Selected excerpt:
----------------

Condition for 3 distinct normals from a point $(h,k)$ to the parabola $y^2=4ax$

Question

What are the conditions in terms of $h,k$ to be able to draw three distinct normals to the parabola $y^2= 4ax$ ?

Normal to the parabola from $(h,k)$ is given by: $am^3 +(2a-h)m+k=0$. This equation can yield three distinct slopes $m_1,m_2,m_3$ if $\Delta>0$ (source).

The $\Delta$(discriminant) of the equation is given by $-4a (2a-h)^3-27a^2k^2$.

For it to be greater than $0$ when $a>0$, I derived $h>2a$ and $k<-2\sqrt{2}a$. How do I derive the other constraints on $h,k$ i.e. $k>4\sqrt{2}{a}$ and $h>8a$ ?

Answer 1

1. Apply the condition for normal $y=mx+am^3-2am$ for the given parabola.
2. Let $m_1$, $m_2$ and $m_3$ be the slopes of the required normals to the parabola.
3. For three distinct normals the slopes should satisfy the following condition: $m_1+m_2+m_3=0$.

Answer 2

You have almost given the general condition yourself.

The Δ(discriminant) of the equation is given by $-4a (2a-h)^3-27a^2k^2$.

----------------

Source material:
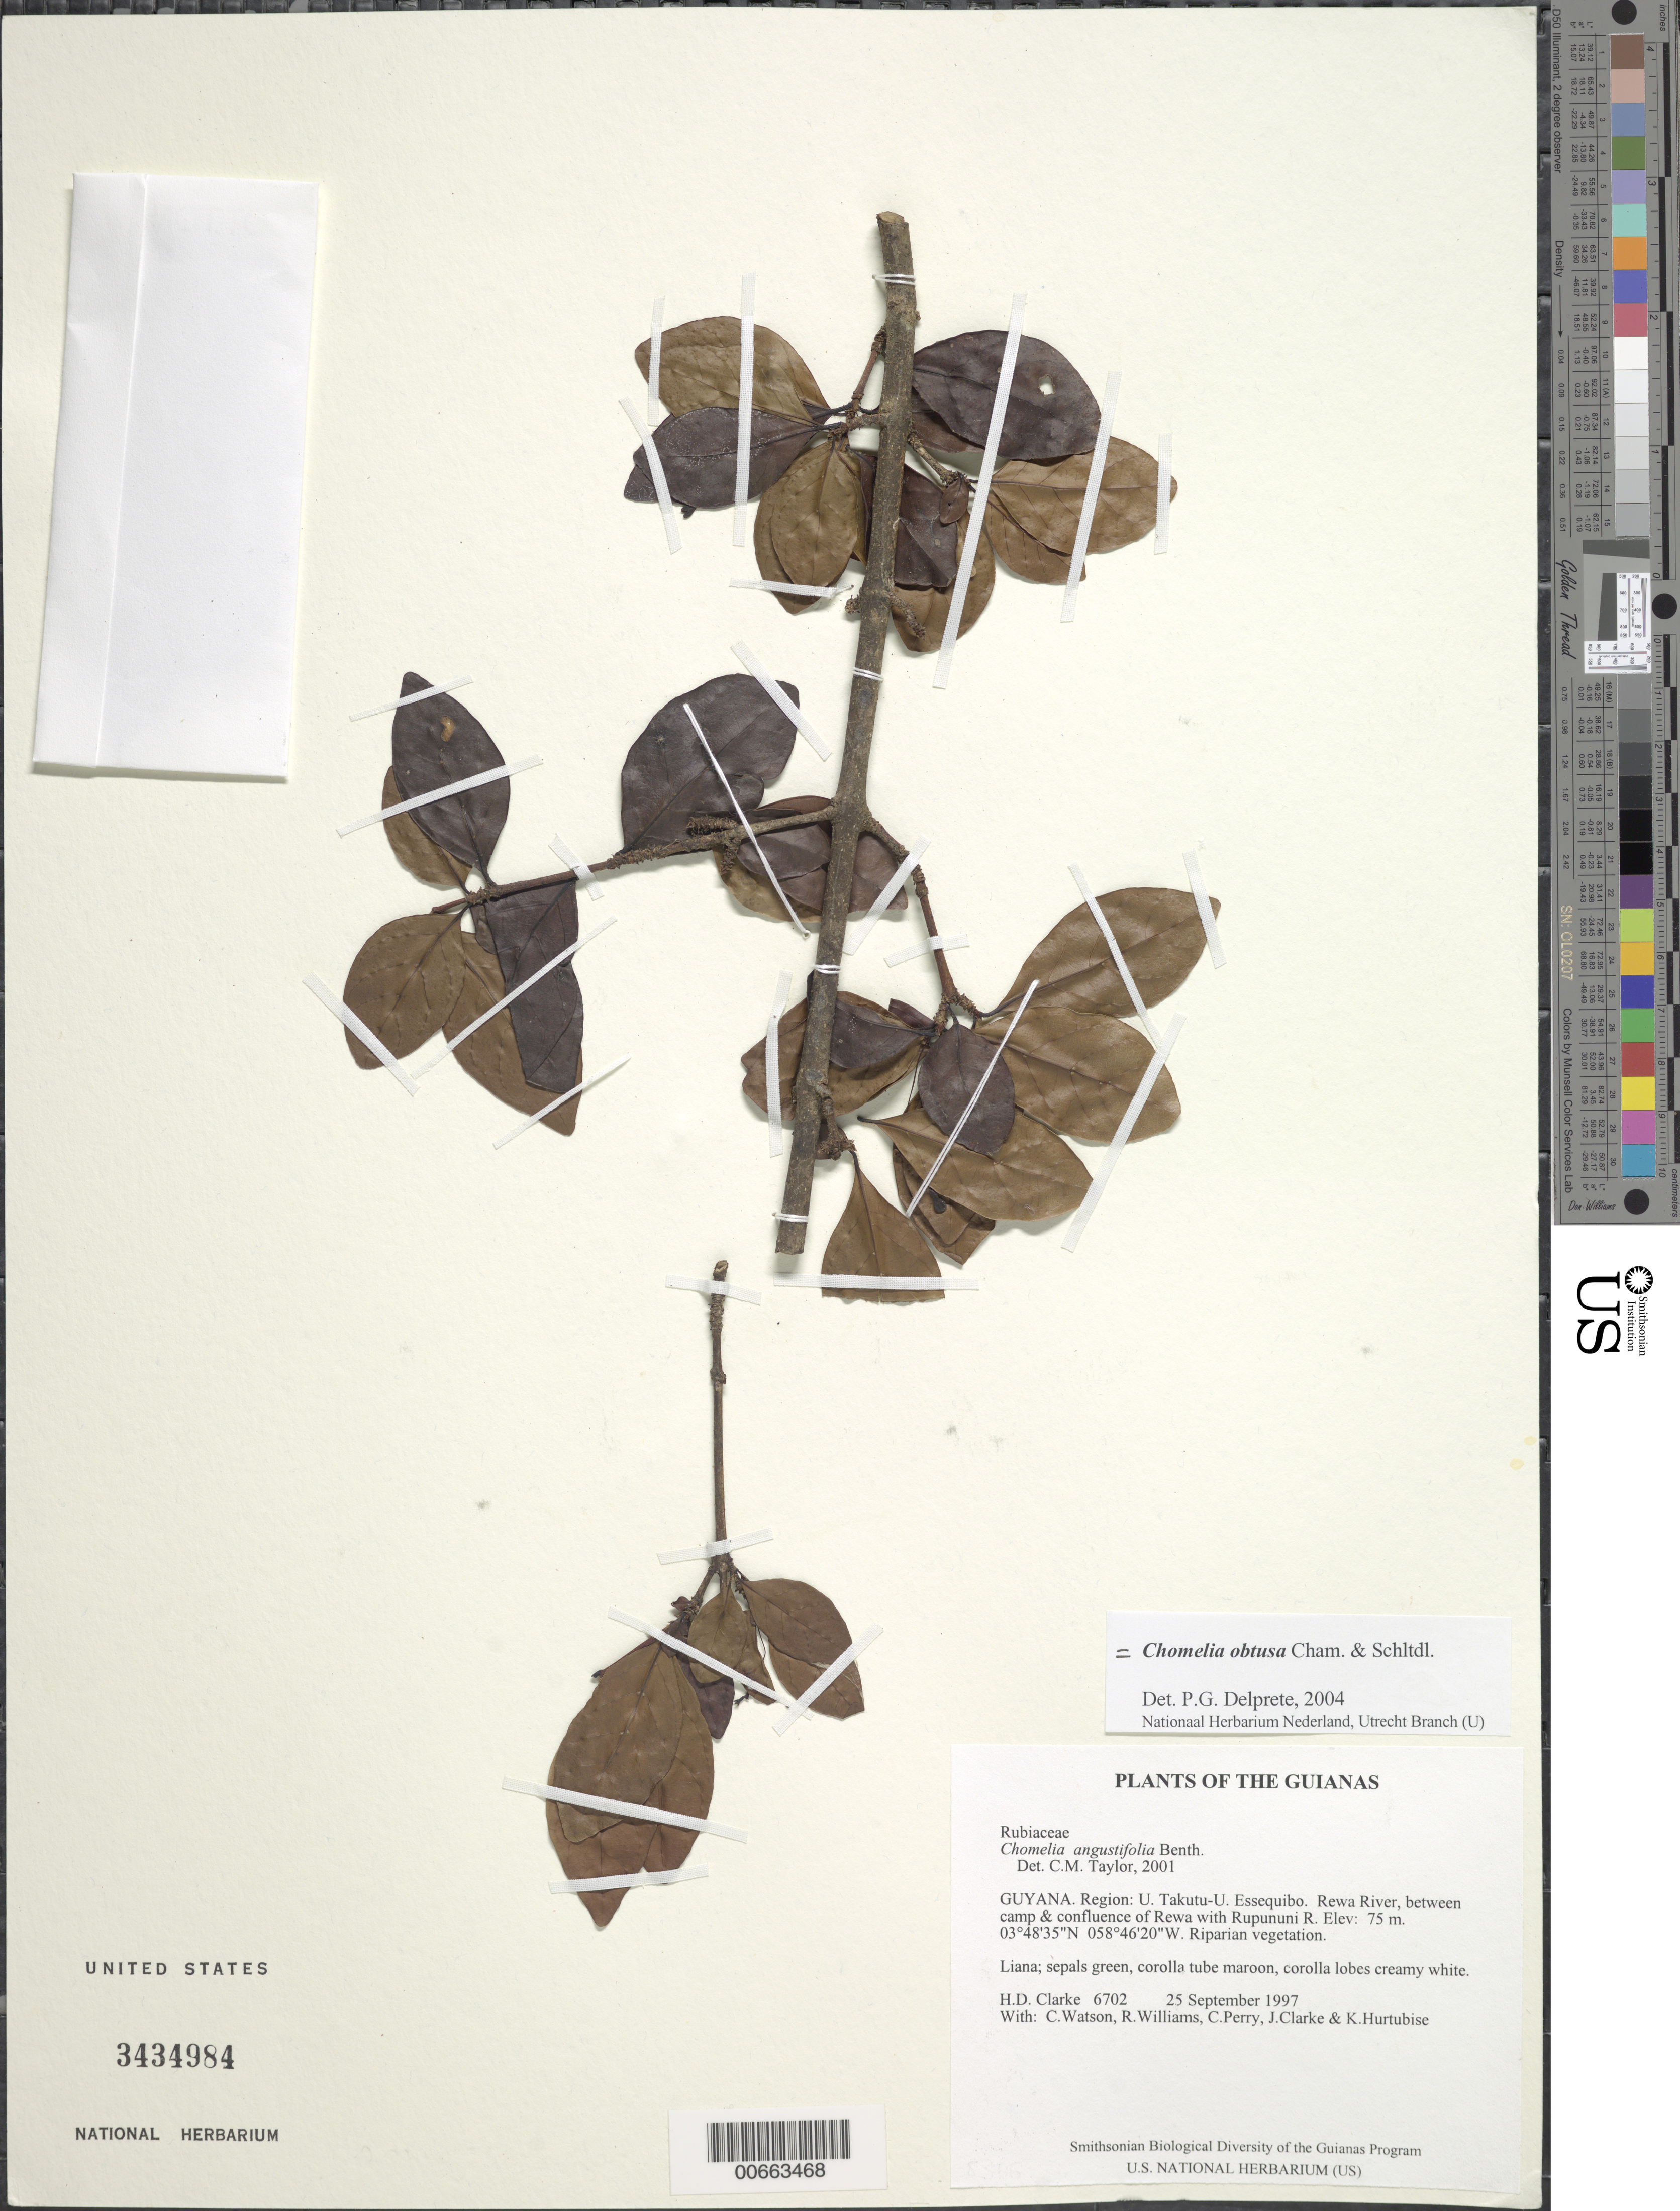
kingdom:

----------------

Instructions:
- a) In the thread about normals to the parabola, explain why the asker examines the discriminant of the cubic in $m$.
- b) Carry on the forum thread about three distinct normals to the parabola $y^2=4ax$ from the point where it stops.

Final answers:
- a) The normal to the parabola from $(h,k)$ is given by the cubic $am^3+(2a-h)m+k=0$, whose roots are the slopes of the normals. This equation yields three distinct slopes $m_1,m_2,m_3$ when $\Delta>0$. So the condition for three distinct normals becomes $-4a(2a-h)^3-27a^2k^2>0$.

- b)
If discriminant of the cubic equation is positive, then the cubic equation has 3 real roots.

The discriminant of the cubic normal equation must be positive to have 3 real and distinct slopes, that means, three distinct normals from that particular point (h, k).

So the required condition for three normals to be drawn from $(h,k)$ to the parabola $y^2 =4ax$ is just

$$ -4a (2a-h)^3-27a^2k^2 > 0 $$

On rearranging, we get a compact representation :

$$ \biggl(\frac{h-2a}{3}\biggr)^3> a\biggl(\frac{k}{2}\biggr)^2 $$

You need to know one of the coordinates $h$ or $k$, or conditions on one of the coordinate to obtain constraint for the other coordinate.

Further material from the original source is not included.